Stefania (a sinistra) e Paola Cappa, le cugine di Chiara Poggi, con il fotomontaggio
Garlasco (Pavia) – Ipotesi parallele, tra vecchi sms, attrezzi ripescati dal canale e nuovi accertamenti. “Mi sa che abbiamo incastrato Stasi” è uno dei 280 messaggi che sarebbero agli atti della Procura di Pavia nelle riaperte indagini sull’omicidio di Chiara Poggi a Garlasco il 13 agosto 2007. È attribuito a Paola Cappa, gemella di Stefania e cugina di Chiara, inviato a un amico.
Le “gemelle K“, come vennero allora ribattezzate le cugine della vittima, non sono mai state indagate, né citate nel lungo iter giudiziario che ha portato alla condanna definitiva di Alberto Stasi ai 16 anni che sta ormai quasi finendo di scontare.
Ma il “supertestimone“, intervistato dalla trasmissione televisiva “Le Iene“ e dopo ascoltato dai carabinieri di Milano che stanno indagando su delega della Procura di Pavia, ha riferito, come confidenza ricevuta da una persona poi deceduta, che forse la cugina Stefania sarebbe stata vista gettare qualcosa nel cavo Bozzoni a Tromello, vicino alla casa (ora disabitata) che era dei nonni.

Tanto è bastato per riportare la gemella, che ora è avvocato, nel tritacarne mediatico che già l’aveva portata a presentare querele, come ancora ieri hanno annunciato i legali della famiglia Poggi, per “ricostruzione offensive” da parte di una dozzina di blogger e siti web. Sono riemersi i verbali delle deposizioni rilasciate da Stefania Cappa pochi giorni dopo il delitto, quando ancora Stasi non era indagato ma solo il fidanzato della cugina uccisa. E nella trasmissione televisiva “Chi l’ha visto?” viene mostrato un video con un abbraccio e una conversazione tra i due.
Gli sms delle cugine non è chiaro che attinenza possano avere con il delitto né con le nuove indagini, ma è un dato di fatto che i carabinieri hanno voluto verificare la testimonianza con il dragaggio del canale di mercoledì, operazione nella quale sono stati recuperati alcuni ‘reperti’ che dovranno ora essere sottoposti ad accertamenti per scoprire se possano essere databili e collegabili all’omicidio.
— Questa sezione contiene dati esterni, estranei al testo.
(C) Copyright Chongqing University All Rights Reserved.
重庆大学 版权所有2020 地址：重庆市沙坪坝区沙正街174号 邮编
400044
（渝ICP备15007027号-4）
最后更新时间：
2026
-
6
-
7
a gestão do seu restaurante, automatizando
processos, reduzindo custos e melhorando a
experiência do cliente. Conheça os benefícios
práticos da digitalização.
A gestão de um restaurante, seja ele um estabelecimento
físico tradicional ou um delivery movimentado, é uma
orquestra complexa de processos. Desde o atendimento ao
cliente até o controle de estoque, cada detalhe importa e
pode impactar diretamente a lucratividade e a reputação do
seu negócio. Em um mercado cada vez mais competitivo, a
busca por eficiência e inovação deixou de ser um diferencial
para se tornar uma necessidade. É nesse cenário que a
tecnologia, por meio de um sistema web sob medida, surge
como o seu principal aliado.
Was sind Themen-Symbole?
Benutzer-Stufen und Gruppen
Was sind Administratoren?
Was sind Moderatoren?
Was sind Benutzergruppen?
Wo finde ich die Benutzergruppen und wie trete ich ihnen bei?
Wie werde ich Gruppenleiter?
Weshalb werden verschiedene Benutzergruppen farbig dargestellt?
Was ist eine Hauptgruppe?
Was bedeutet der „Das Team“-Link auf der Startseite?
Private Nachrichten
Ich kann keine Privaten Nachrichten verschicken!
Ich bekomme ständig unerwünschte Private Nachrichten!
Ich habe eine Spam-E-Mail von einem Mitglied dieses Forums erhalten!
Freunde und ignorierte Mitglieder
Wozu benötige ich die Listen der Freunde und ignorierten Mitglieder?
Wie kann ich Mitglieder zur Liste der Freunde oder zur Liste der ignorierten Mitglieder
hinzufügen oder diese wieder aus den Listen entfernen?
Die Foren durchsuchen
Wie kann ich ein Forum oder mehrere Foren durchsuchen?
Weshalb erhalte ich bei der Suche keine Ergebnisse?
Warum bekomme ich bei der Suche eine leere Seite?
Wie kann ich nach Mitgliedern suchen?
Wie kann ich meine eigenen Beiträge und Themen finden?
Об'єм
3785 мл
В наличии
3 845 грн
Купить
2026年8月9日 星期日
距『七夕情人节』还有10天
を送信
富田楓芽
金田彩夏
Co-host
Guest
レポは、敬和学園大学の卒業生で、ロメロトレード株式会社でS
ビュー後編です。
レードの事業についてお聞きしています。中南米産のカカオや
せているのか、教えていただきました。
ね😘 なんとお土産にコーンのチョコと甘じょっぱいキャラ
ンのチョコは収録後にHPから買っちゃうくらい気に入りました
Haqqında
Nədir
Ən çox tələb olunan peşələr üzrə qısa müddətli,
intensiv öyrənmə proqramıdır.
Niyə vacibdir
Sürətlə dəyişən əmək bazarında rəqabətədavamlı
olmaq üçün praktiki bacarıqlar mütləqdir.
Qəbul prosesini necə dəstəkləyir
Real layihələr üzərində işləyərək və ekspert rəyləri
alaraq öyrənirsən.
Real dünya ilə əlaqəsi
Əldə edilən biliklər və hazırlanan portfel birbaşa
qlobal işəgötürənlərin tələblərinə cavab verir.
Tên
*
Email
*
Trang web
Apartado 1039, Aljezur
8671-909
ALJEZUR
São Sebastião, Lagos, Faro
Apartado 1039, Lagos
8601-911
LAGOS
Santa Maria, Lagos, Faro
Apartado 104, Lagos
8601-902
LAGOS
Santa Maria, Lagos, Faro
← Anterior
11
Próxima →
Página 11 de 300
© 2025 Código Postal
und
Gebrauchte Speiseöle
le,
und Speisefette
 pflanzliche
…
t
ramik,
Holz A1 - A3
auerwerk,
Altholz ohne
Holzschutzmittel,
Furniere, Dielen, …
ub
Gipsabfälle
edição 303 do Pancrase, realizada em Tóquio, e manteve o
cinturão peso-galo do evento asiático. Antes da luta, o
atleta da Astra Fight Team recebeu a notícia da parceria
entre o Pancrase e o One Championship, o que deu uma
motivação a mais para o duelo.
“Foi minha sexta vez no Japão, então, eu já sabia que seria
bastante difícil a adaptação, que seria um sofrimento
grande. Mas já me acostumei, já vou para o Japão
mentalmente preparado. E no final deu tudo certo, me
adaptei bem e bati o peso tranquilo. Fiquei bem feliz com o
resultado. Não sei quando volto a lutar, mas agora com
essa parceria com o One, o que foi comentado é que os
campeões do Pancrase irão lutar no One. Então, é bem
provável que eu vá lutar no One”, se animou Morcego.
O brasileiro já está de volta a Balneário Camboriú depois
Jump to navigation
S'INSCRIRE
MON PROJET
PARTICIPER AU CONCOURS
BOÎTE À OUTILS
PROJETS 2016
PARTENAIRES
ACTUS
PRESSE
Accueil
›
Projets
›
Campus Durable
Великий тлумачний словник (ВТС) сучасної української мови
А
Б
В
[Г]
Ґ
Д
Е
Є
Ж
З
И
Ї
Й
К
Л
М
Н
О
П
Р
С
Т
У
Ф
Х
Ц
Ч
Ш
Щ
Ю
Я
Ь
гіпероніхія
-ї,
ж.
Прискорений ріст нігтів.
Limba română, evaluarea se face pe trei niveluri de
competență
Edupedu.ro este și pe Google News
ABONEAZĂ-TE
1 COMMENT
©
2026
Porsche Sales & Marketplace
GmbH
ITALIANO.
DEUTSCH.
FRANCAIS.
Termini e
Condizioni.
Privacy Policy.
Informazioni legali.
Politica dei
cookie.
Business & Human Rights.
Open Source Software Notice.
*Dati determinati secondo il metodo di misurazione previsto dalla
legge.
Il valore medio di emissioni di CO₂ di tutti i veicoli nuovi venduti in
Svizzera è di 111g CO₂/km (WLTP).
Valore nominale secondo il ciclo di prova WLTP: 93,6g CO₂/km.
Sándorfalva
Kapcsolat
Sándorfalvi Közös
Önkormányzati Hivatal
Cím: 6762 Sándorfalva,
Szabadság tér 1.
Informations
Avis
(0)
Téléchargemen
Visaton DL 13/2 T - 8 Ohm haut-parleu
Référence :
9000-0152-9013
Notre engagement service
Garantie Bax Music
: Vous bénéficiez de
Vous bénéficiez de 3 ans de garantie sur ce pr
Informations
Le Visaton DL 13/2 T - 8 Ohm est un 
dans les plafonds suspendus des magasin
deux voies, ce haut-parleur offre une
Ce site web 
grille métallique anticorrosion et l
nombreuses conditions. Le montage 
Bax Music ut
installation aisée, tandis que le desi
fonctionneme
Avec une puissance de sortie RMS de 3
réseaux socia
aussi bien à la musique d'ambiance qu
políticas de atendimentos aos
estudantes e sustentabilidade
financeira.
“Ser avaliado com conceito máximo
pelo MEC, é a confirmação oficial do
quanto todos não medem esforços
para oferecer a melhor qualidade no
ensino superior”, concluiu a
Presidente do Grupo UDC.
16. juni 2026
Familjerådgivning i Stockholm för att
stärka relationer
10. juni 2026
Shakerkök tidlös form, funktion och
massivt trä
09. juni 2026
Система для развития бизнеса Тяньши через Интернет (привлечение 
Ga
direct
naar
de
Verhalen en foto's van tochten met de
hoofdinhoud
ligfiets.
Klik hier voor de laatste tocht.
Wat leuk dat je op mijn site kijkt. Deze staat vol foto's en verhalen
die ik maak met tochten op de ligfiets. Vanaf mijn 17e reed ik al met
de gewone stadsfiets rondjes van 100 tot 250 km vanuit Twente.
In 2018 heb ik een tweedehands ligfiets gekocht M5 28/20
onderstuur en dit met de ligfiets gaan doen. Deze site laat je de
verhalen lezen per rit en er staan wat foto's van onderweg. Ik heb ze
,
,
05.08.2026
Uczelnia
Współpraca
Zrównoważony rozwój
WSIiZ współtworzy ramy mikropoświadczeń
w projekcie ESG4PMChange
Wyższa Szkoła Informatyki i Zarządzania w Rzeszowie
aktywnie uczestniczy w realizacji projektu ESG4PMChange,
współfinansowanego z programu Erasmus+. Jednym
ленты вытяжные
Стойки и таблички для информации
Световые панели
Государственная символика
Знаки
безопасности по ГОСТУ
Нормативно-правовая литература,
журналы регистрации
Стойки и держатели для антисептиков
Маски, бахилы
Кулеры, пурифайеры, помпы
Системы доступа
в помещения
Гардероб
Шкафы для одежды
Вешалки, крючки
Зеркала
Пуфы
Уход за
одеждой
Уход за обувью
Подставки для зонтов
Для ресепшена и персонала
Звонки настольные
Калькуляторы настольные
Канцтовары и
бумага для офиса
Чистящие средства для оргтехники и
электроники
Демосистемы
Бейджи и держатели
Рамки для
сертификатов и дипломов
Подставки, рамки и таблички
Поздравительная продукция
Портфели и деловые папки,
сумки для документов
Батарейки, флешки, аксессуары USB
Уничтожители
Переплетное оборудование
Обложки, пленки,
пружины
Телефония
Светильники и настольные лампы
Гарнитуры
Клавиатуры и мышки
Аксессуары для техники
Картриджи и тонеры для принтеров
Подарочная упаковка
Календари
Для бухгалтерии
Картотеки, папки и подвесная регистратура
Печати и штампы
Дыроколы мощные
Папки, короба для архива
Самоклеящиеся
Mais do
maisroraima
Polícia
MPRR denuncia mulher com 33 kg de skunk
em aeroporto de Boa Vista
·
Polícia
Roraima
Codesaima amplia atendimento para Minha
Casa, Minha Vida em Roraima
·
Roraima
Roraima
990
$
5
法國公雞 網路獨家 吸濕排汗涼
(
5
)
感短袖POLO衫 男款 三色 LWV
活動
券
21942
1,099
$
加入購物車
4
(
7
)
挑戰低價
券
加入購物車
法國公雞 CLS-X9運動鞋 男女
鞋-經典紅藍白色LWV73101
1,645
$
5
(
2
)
Le indiscrezioni che parlano del ritrovamento “anche di un martello” ripescato nel canale hanno fatto riemergere il tema dell’arma del delitto, mai trovata.
Come ricorda la sentenza dell’Appello-bis “erano ipotizzate in un primo tempo delle forbici da sarto, poi un martello da muratore”, diverso peraltro da quello sparito da casa Poggi, come scritto nella prima sentenza del Gup: “Un martello da carpentiere (quello che ha il battente da una parte ed una specie di punta biforcuta dall’altra): tipologia di martello, dunque, che non sarebbe chiaramente compatibile con le caratteristiche di alcune delle lesioni riscontrate”.
Il fascicolo aperto dalla Procura per gli accertamenti disposti a verifica della testimonianza sarebbe comunque diverso da quello che vede invece indagato Andrea Sempio, che ieri è tornato con la madre alla caserma dei carabinieri di Milano, accompagnato dall’avvocato Angela Taccia, per recuperare i telefoni cellulari che erano stati prelevati nelle perquisizioni di mercoledì per fare le copie forensi.
Venerdì 16 maggio, alle 11, è invece fissata l’udienza, davanti al Gip del Tribunale di Pavia Daniela Garlaschelli, per l’incidente probatorio sulle nuove analisi chieste dalla Procura, dopo la ‘falsa partenza’ dello scorso 9 aprile che aveva portato alla ricusazione del perito Emiliano Giardina e alla successiva nomina dei due nuovi periti della polizia scientifica, la genetista forense Denise Albani e l’esperto dattiloscopico Domenico Marchigiani.